Alerte officielle
Depuis le début de l’année 2025, la France connaît une recrudescence des cas importés d’arboviroses, en particulier de dengue et de chikungunya.

En Nouvelle-Aquitaine, ces virus circulent de manière établie, avec plusieurs dizaines de cas déjà recensés. Cette situation justifie une vigilance accrue des professionnels de santé, en établissement comme en ville, afin de détecter précocement les cas, d’éviter toute transmission secondaire et de renforcer les mesures de prévention auprès des patients et des personnels.
Situation épidémiologique
Dans l’hexagone, entre le 1er janvier et le 30 avril 2025, plus de 1 099 cas de dengue importés, 919 cas de chikungunya et 5 cas de Zika ont été enregistrés. Le moustique vecteur, Aedes albopictus, est désormais implanté dans 81 départements.
En Nouvelle-Aquitaine, les données de Santé publique France indiquent 159 cas importés de dengue, 139 cas de chikungunya et 43 cas de Zika déclarés sur la même période. On observe notamment une forte augmentation des cas de chikungunya par rapport à l’année précédente (2 cas). Cette dynamique épidémique appelle à la plus grande vigilance, notamment dans les zones urbaines et périurbaines où le moustique tigre est le plus actif.
Prévention
La prévention des arboviroses repose essentiellement sur la protection contre les piqûres de moustique et la réduction des gîtes larvaires. Il est recommandé de porter des vêtements longs et amples, idéalement imprégnés d’insecticide, d’appliquer des répulsifs cutanés adaptés et de limiter les expositions aux piqûres, notamment en début et en fin de journée. L’utilisation de moustiquaires, de diffuseurs électriques et de ventilateurs contribue à éloigner les moustiques.
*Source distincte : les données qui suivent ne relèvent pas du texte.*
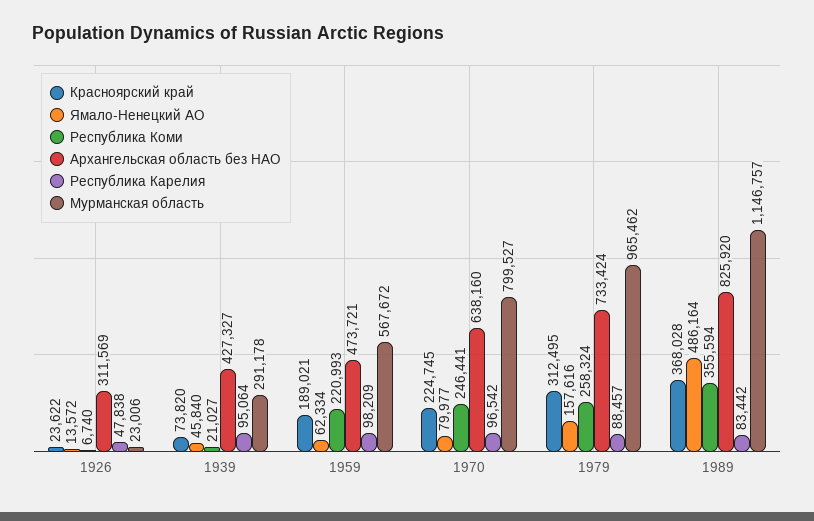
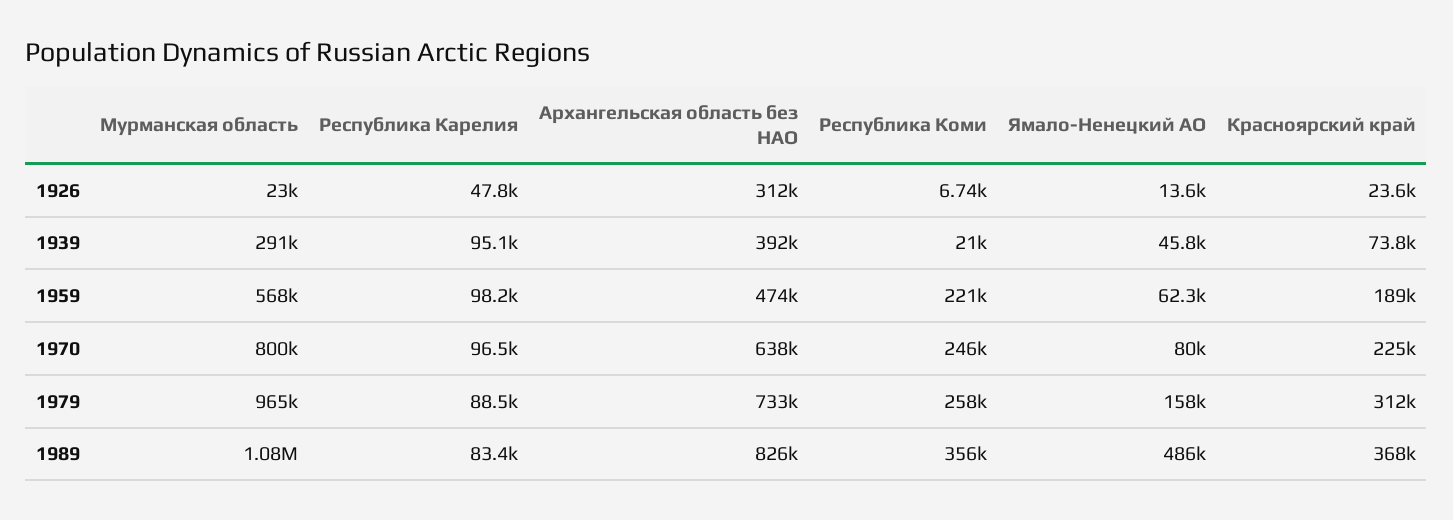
  {
    "Красноярский край": {
      "1926": 23622,
      "1939": 73820,
      "1959": 189021,
      "1970": 224745,
      "1979": 312495,
      "1989": 368028
    },
    "Ямало-Ненецкий АО": {
      "1926": 13572,
      "1939": 45840,
      "1959": 62334,
      "1970": 79977,
      "1979": 157616,
      "1989": 486164
    },
    "Республика Коми": {
      "1926": 6740,
      "1939": 21027,
      "1959": 220993,
      "1970": 246441,
      "1979": 258324,
      "1989": 355594
    },
    "Архангельская область без НАО": {
      "1926": 311569,
-     "1939": 427327,
+     "1939": 392000,
      "1959": 473721,
      "1970": 638160,
      "1979": 733424,
      "1989": 825920
    },
    "Республика Карелия": {
      "1926": 47838,
      "1939": 95064,
      "1959": 98209,
      "1970": 96542,
      "1979": 88457,
      "1989": 83442
    },
    "Мурманская область": {
      "1926": 23006,
      "1939": 291178,
      "1959": 567672,
      "1970": 799527,
      "1979": 965462,
-     "1989": 1146757
+     "1989": 1080000
    }
  }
Il convient également de supprimer toutes les eaux stagnantes, en intérieur comme à l’extérieur, qui peuvent constituer des gîtes de ponte pour le moustique tigre. La climatisation, lorsqu’elle est disponible, est aussi un bon moyen de réduire l’attractivité des locaux pour les moustiques.
Conduite à tenir
Les signes d’appel incluent une fièvre brutale, des céphalées, un exanthème, des douleurs musculaires et articulaires, voire une conjonctivite. Une enquête sur les antécédents de voyage dans les 15 jours précédents les symptômes est indispensable.
Tout cas suspect doit faire l’objet d’un prélèvement biologique adapté : RT-PCR. Les cas doivent être déclarés sans délai via le portail de signalement national (signalement-sante.gouv.fr). L’origine du cas doit être recherchée (cas importé ou autochtone). En cas de suspicion de cas autochtone, il est impératif de contacter immédiatement l’ARS par téléphone en plus de la déclaration électronique. Il s’agit d’une urgence sanitaire qui peut déclencher une enquête entomologique.
Par ailleurs, les patients suspects doivent être protégés des piqûres pendant leur prise en charge (moustiquaire, répulsif, port de vêtements couvrants) afin d’éviter toute transmission secondaire, notamment au sein de l’établissement.